If the government rejects your claim or remains silent for 45 days, you can proceed with a lawsuit but, again, don’t delay as there are statutes of limitation. Your next task is to determine damages. While you won’t be able to put a precise figure on the annoyance and emotional distress, you can determine how much the value of your home has diminished. A court may accept an assessor’s drop in assessed value due to the flights but the assessor isn’t necessarily looking at market value. To get diminished market value, you must hire an appraiser. While the diminished market value should work as proof of “substantial interference”, you can also bring witnesses to testify and educate the court on the hundreds of flights flying daily over your property. Some of this information can be gleaned from San Francisco International Airport’s website. Otherwise you may have to make a public records request.

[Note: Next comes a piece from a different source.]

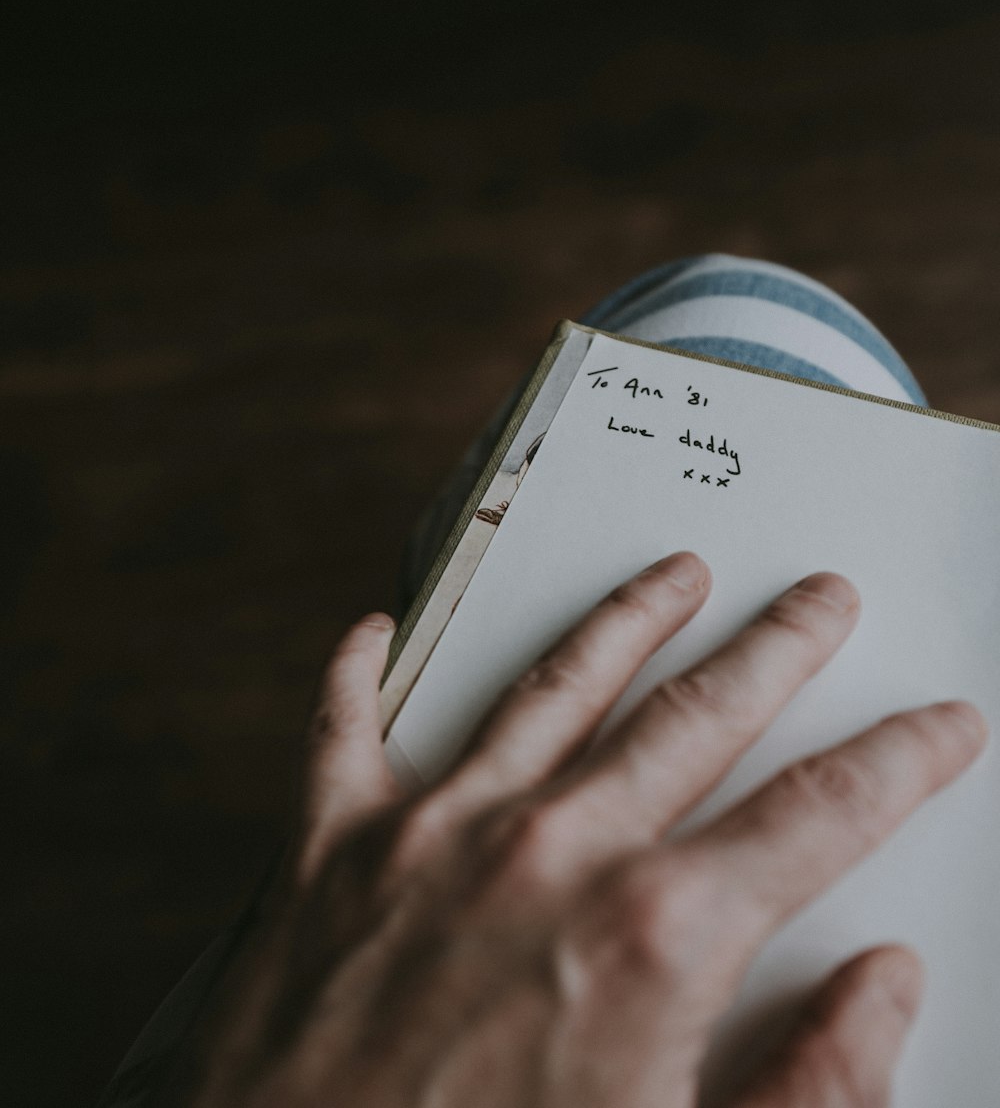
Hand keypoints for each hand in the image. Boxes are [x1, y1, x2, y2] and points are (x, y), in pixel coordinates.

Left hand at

I want to stress that the law surrounding nuisance, inverse condemnation, tort claims, damages, evidence and civil procedure can be remarkably complex. Plus, statutes of limitation lurk everywhere. A layperson doing this on his/her own in Superior Court can quickly be overwhelmed, but a diligent individual should be able to maneuver through small claims court. Go for it! The sky’s the limit- but only $10,000 if you’re in small claims court.